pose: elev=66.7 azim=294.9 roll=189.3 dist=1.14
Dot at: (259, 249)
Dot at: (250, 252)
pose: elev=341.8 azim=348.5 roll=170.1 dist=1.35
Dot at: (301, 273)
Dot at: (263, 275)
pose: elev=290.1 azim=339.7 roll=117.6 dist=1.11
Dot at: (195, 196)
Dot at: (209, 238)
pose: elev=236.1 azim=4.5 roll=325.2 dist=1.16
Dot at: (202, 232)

● 問題:
上のすべての記録を一行ずつ、「番号」と「記録の行」の二列からなるMarkdownの表に書き直しなさい。空行は表に含めないこと。

● 解答:
| 番号 | 記録の行 |
|---|---|
| 1 | pose: elev=66.7 azim=294.9 roll=189.3 dist=1.14 |
| 2 | Dot at: (259, 249) |
| 3 | Dot at: (250, 252) |
| 4 | pose: elev=341.8 azim=348.5 roll=170.1 dist=1.35 |
| 5 | Dot at: (301, 273) |
| 6 | Dot at: (263, 275) |
| 7 | pose: elev=290.1 azim=339.7 roll=117.6 dist=1.11 |
| 8 | Dot at: (195, 196) |
| 9 | Dot at: (209, 238) |
| 10 | pose: elev=236.1 azim=4.5 roll=325.2 dist=1.16 |
| 11 | Dot at: (202, 232) |